JI: What I enjoy the most about your work is your use of ideograms—symbolic images meant to convey ideas. Can you talk about that choice, especially in your public art?
MH: That came about with the paper print outs when I started doing that in ’92. Before I was doing the paper cutouts, I had that period I was doing the silk screen imagery on canvas. I don’t know if you remember that. That’s going back. That’s like 1988.
JI: Does public art owe anything to the community that it serves?
MH: Of course, it does. All the public art that I’ve ever done and that I’ve seen [of] other people’s. For one thing, the nature of public art is that you deal with the public. It’s not creating something in a studio like you would on an easel because the only obligation you have is really to be yourself as an artist. It gets put on a wall in a gallery. With public art, you’re dealing with a whole different set of issues.
JI: How come it’s been so long since you’ve shown? You have this huge body of work. How come it’s been so long?
MH: I don’t know. I just haven’t found the right spot that I really feel comfortable in doing it.
JI: I don’t understand.
MH: Well, you want someone who knows what they’re doing for one thing. It’s nice to have a gallery that has a good stable of artists that you respect. Running a gallery is very difficult. It’s not easy; so many come and go. Not every gallery is right for every artist depending on subject matter, how it works…
JI: When are we going to see your work out?
MH: I don’t know yet. I really don’t. I’ve got a series of mid-sized pieces, like 40 by 60.
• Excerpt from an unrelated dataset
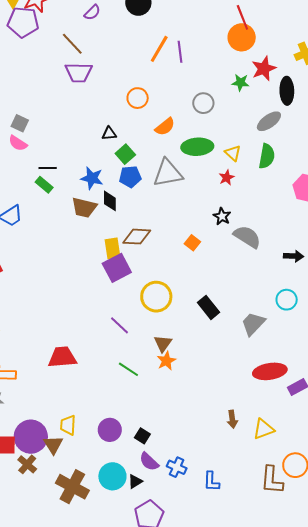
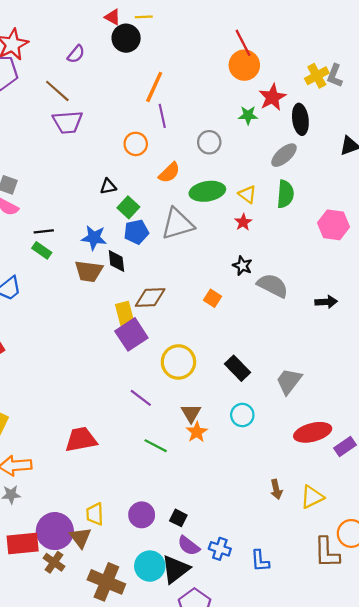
purple line: (180, 52) -> (162, 116), moved
cyan circle: (287, 300) -> (242, 415), moved
black triangle: (135, 481) -> (175, 569), size x1.8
JI: Jesus, that’s mid-sized? Holy shit.
MH: Abstract. Totally abstract pieces. Hopefully, this summer. I’ve been working on those for about a couple of years. Last year, I did a bunch of detailed drawings in preparation.
JI: Is your work out anywhere where people can buy it right now?
MH: Just a few people have a few pieces. Paul Biber and Joan Perch— they used to be dealers that represent me. They still have some works of mine.